Provided information
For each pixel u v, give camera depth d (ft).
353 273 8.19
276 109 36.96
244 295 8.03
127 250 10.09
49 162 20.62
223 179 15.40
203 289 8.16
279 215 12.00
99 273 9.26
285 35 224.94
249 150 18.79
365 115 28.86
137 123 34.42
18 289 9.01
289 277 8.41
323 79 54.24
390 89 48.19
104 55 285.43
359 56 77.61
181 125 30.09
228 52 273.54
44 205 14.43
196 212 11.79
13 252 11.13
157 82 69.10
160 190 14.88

Your instructions
Write down all the entries again without a single difference.

Written answer
For each pixel u v, give camera depth d (ft).
353 273 8.19
276 109 36.96
244 295 8.03
127 250 10.09
49 162 20.62
223 179 15.40
203 289 8.16
279 215 12.00
99 273 9.26
285 35 224.94
249 150 18.79
365 115 28.86
137 123 34.42
18 289 9.01
289 277 8.41
323 79 54.24
390 89 48.19
104 55 285.43
359 56 77.61
181 125 30.09
228 52 273.54
44 205 14.43
196 212 11.79
13 252 11.13
157 82 69.10
160 190 14.88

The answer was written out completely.